In cinque anni di serie B c’è stato un unico campo dove abbiamo capito prima del via che la squadra ospite non sarebbe mai riuscita a passare: il Franco Ossola. E, in particolare, il Franco Ossola quando giocava il Varese di Sannino (e prima di Fascetti) che faceva leva su un senso di radici e difesa del proprio territorio («Questa è casa nostra e comandiamo noi») mai più raggiunto dai suoi successori.
Né Marassi, né l’Olimpico di Torino, né la Favorita, né il Partenio, né l’Armando Picchi con quei muri umani in curva hanno mai fatto la differenza o paura al Varese, come invece riesce a farla lo stadio più vecchio, sperduto e leggendario del mondo. Disse un giorno Carlo Soldo dopo avere battuto il Treviso 1-0 in serie C2 con il Varese più povero e fallito di sempre, giocatori che vivevano con i borsoni della spesa conservati in macchina e nei divani letto comuni dei pochi che avevano ancora una casa: «C’erano cinquecento tifosi ma sembravano cinquantamila. Faceva così freddo ed era talmente buio che non vedevamo nemmeno la pochissima gente sugli spalti. Eppure sembravano lupi o vampiri.

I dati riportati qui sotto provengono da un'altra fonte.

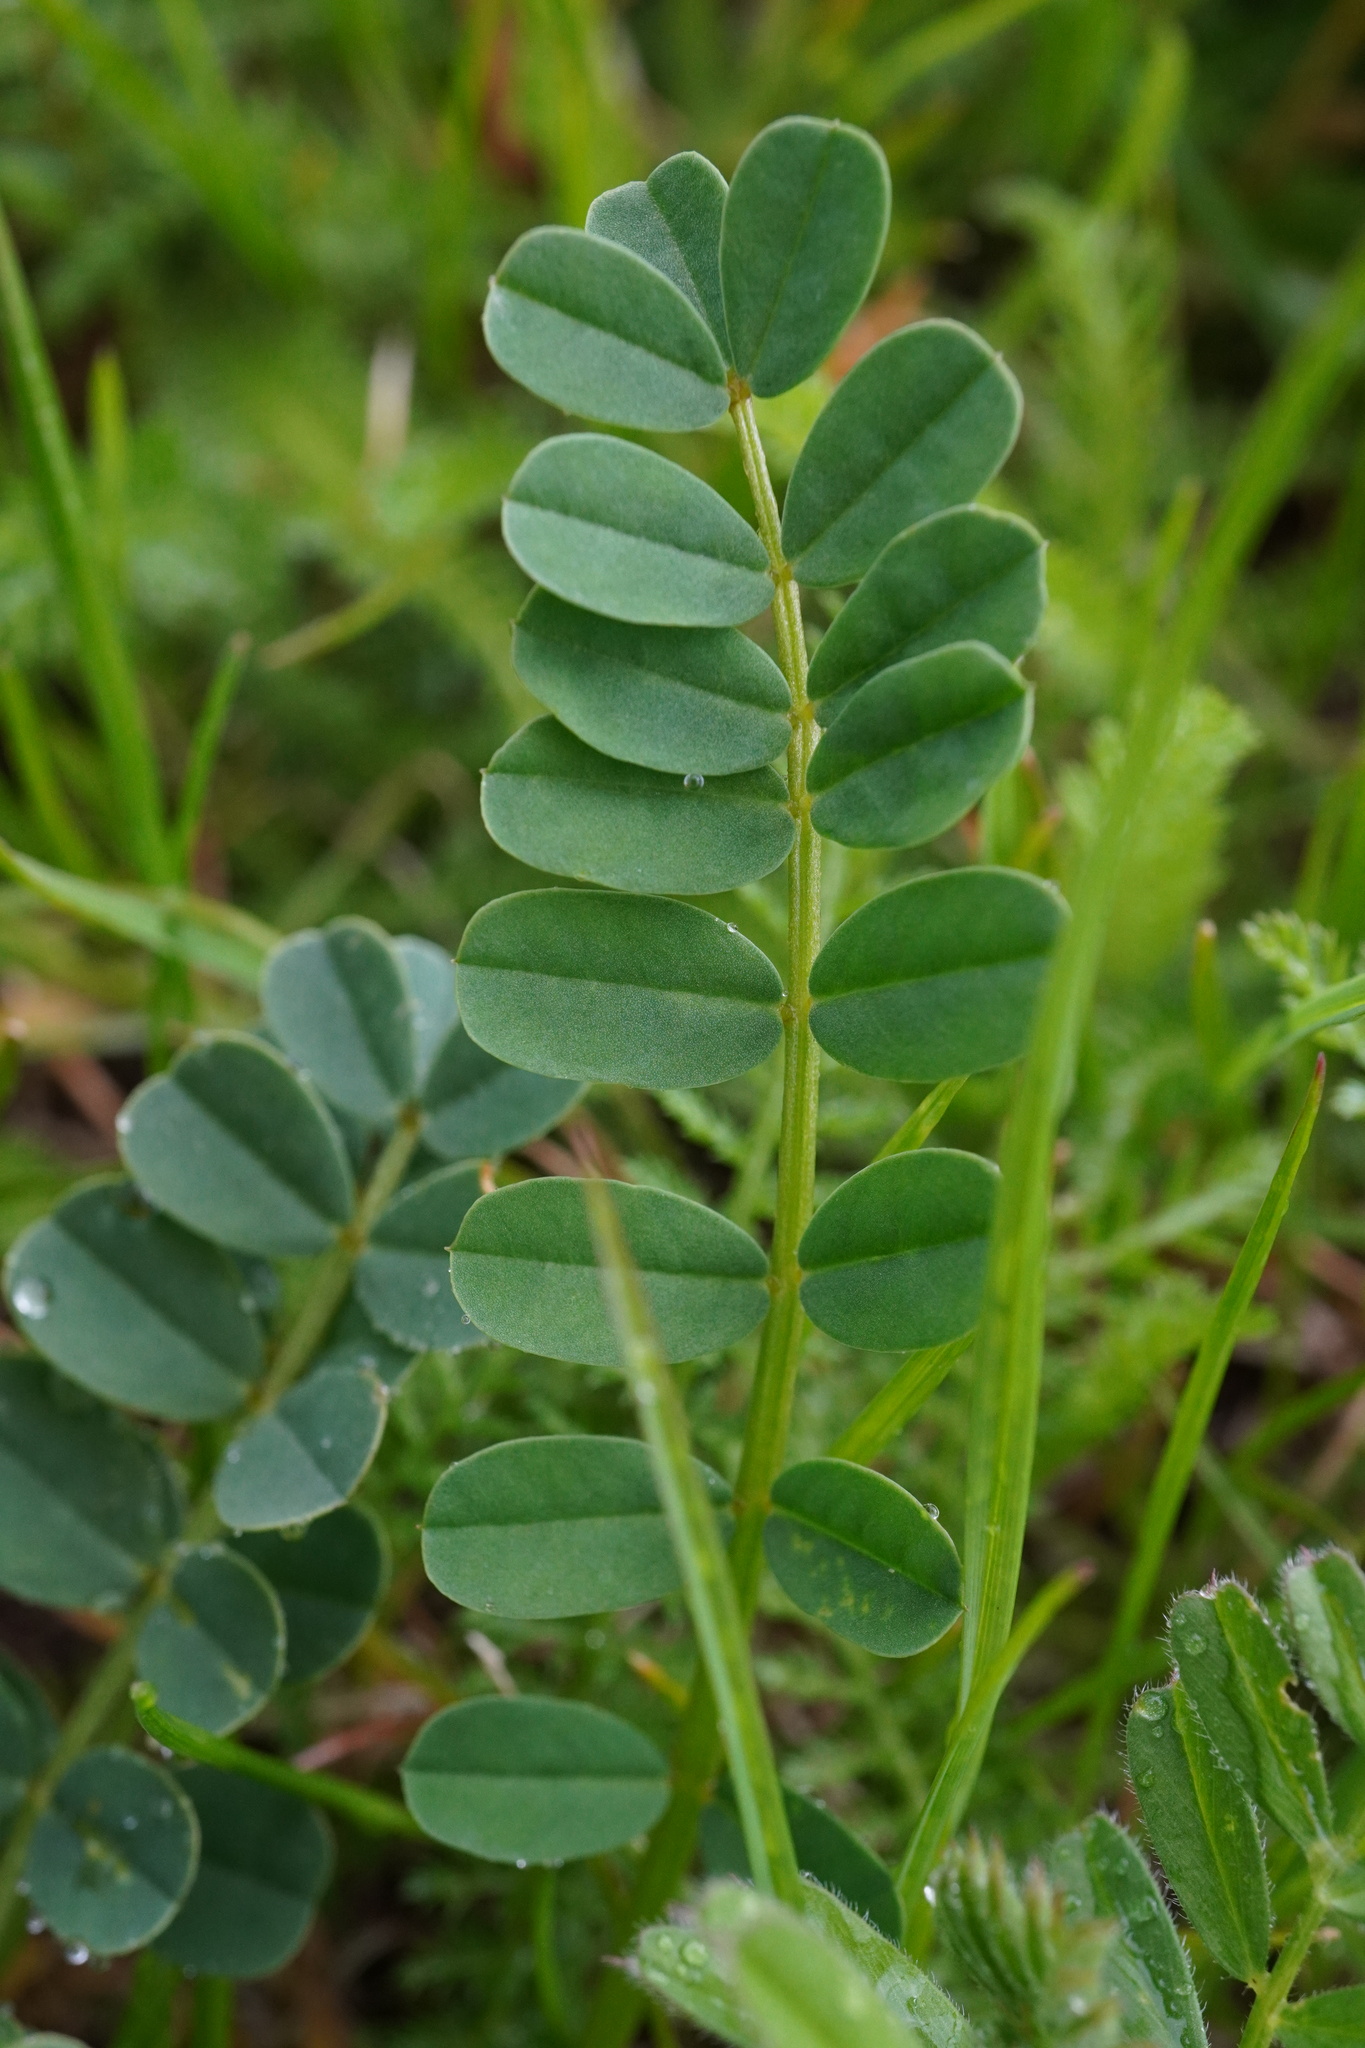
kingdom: Plantae
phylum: Tracheophyta
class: Magnoliopsida
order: Fabales
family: Fabaceae
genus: Coronilla
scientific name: Coronilla varia
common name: Crownvetch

Quando sentono che il Varese può morire, questo stadio diventa uno scannatoio». Peo Maroso aggiunse una volta, prima di entrare a Masnago per una partita che sembrava già persa in partenza con la Spal, poi fregata da un pallone destinato in fondo alla rete del Varese fermatosi miracolosamente in una pozzanghera presente sulla linea di porta difesa da Fadoni: «Uno pensa di venire a giocare in uno stadio e invece si ritrova dentro una cartolina senza tempo dove sopravvive una forza magica, un vento, un estremismo dettato anche dall’asprezza della montagna e degli spalti. Il Franco Ossola, per chi ci entra da lontano, è un muro che ti piomba sulle teste e le fa girare perché non riesci a prendergli le misure, magari sembra che non ci sia nessuno ma quei gradoni in realtà hanno un’anima e i fucili spianati».

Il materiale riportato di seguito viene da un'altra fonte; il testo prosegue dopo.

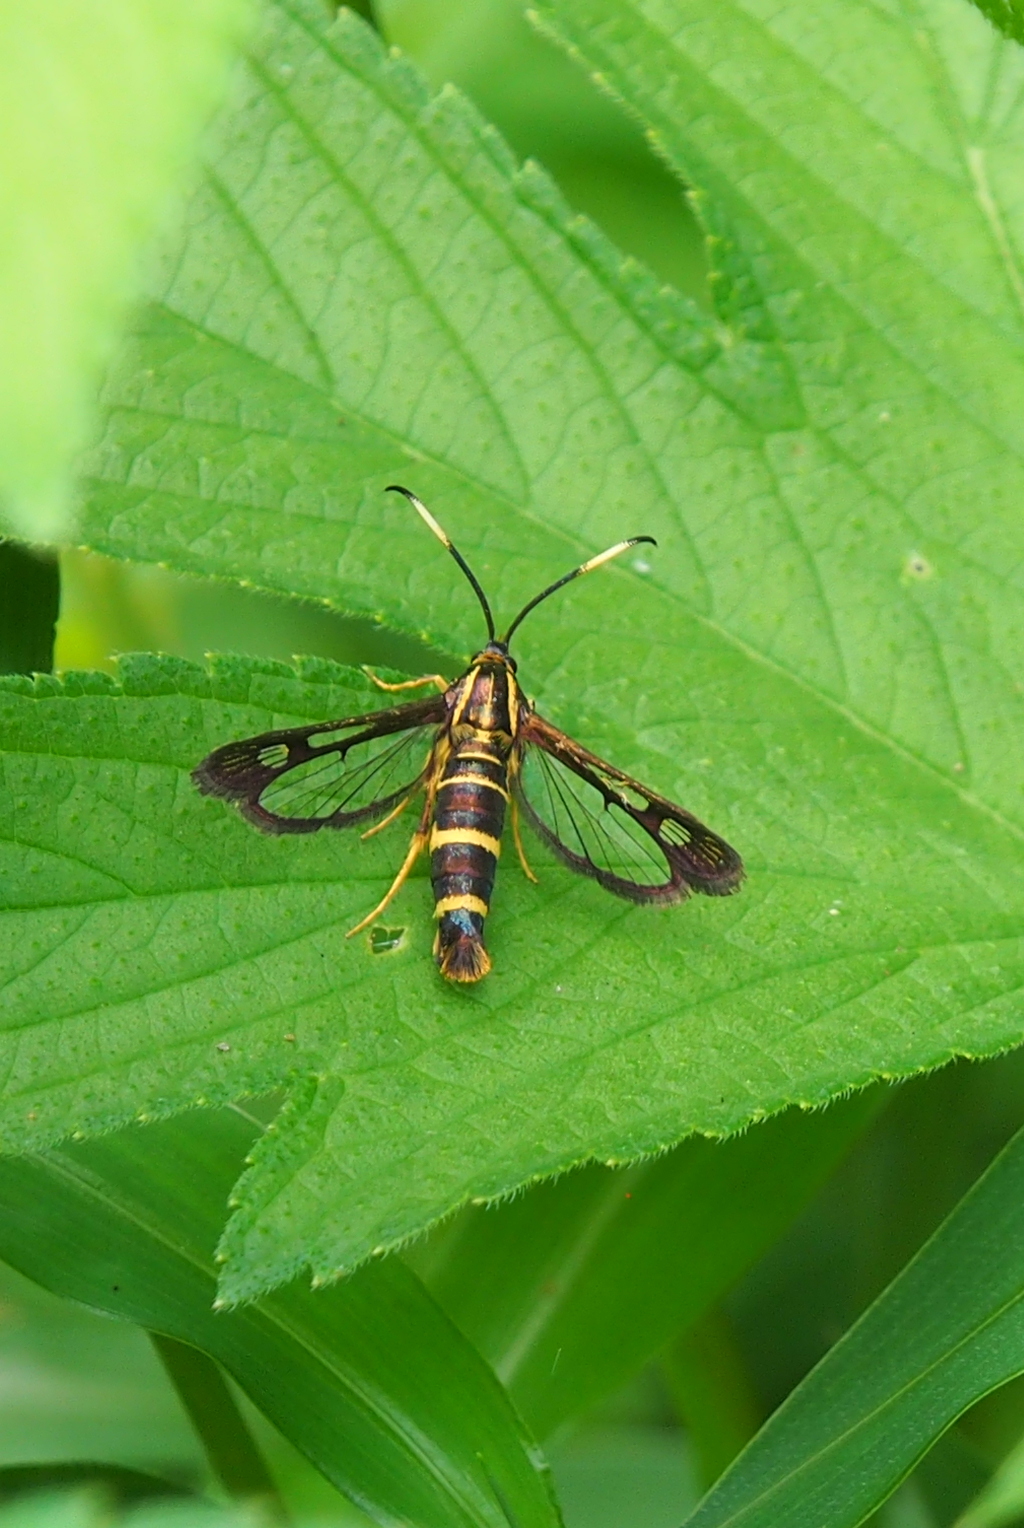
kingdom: Animalia
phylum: Arthropoda
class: Insecta
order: Lepidoptera
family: Sesiidae
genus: Carmenta
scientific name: Carmenta bassiformis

Nessuno ha il pubblico del Varese: sa sempre scegliere il tempo e il momento in cui morire per la squadra. Dalla partita con il Trapani passa un pezzo della nostra vita in serie B: lo sa anche chi ha criticato e fischiato per troppo amore, solo perché non accetta di vedere il Varese sul fondo e deve trovare un motivo (un colpevole) per farsene una ragione. Ne riparliamo sabato sera, quando tutti assieme – curva, distinti, tribuna – lo avremo tirato fuori dal buco. Viviamo uniti e al limite solo per il Varese, sacrificando tutto il resto, e domani non c’è partita.